Tyson has shuttered six U.S. chicken plants since the start of 2023, eliminated corporate employees and announced plans to close a pork plant, in an attempt to boost results and rein in costs.
Improvement in the chicken business on Monday prompted Tyson to lift its estimate for total adjusted operating income in fiscal year 2024 to $1.4 billion to $1.8 billion from $1 billion to $1.5 billion.
The increased forecast and quarterly earnings were not overly surprising, Citi Research analyst Thomas Palmer said.
Adjusted second-quarter earnings were 62 cents per share, above analysts’ expectations for 39 cents, based on LSEG data.
Tyson has worked to turn around its chicken business for years but struggled with excess supply in 2023. Adjusted operating margins were 3.9 per cent in the latest quarter, compared to negative 3.7 per cent a year earlier, as feed costs fell.
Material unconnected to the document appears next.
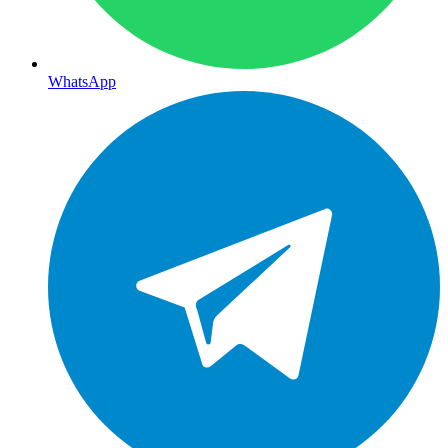
WhatsApp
Tyson raised the chicken unit’s income outlook in the first such increase after the second quarter in seven years, JP Morgan said in a note.
Quarterly sales slid 8.3 per cent while volumes dropped 6.1 per cent, largely due to reduced U.S. production, according to Tyson. Producers are grappling with elevated chicken deaths and disease, King said.
“We’re not where we need to be yet in our chicken business,” he said.